In our study, we found that the hospital stay was significantly shorter in the OFA group than in the OBA group, while the ICU admission rate did not differ significantly between the two groups. A study by Guinot et al. on cardiac surgery reported that ICU stays were significantly shorter in the OFA group than in the OBA group (13). However, a study by Kharasch and Clark found no differences between groups regarding ICU admission and length of stay (23). A single-center study by Martin et al. reported that the transition to OFA for laparoscopic appendectomy led to a decrease in the mean hospital length of stay from 2.9 to 1.4 days, saving more than 500 hospital patient days per year (24).
5.1. Limitations
All participants in this clinical trial were from Egypt, limiting the generalizability of the data to other races. Additionally, VAS scores were assessed only during the 24-hour postoperative period, and the long-term implications of OFA in different surgical populations were not explored.
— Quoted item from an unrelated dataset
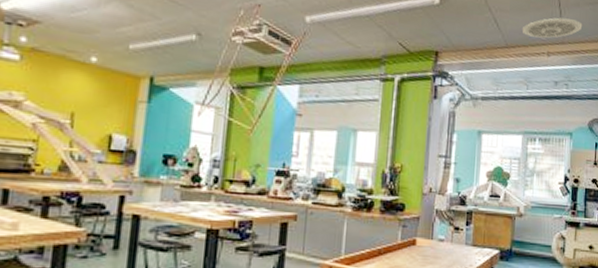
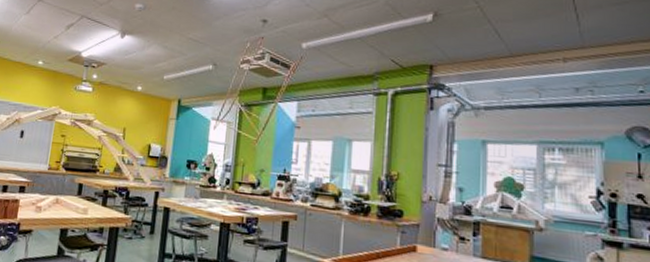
ceiling vent: present [522,17,583,39] -> none [529,22,608,45]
Furthermore, the study had a small sample size and limited follow-up.
5.2. Conclusions
This study highlights the potential benefits of OFA over OBA. Patients in the OFA group experienced shorter extubation times, reduced postoperative pain, fewer rescue doses of tramadol, and a lower risk of developing postoperative adverse effects. Additionally, the OFA group had shorter hospital stays. These findings underscore the potential of OFA to improve the safety and overall experience of obese patients undergoing surgery.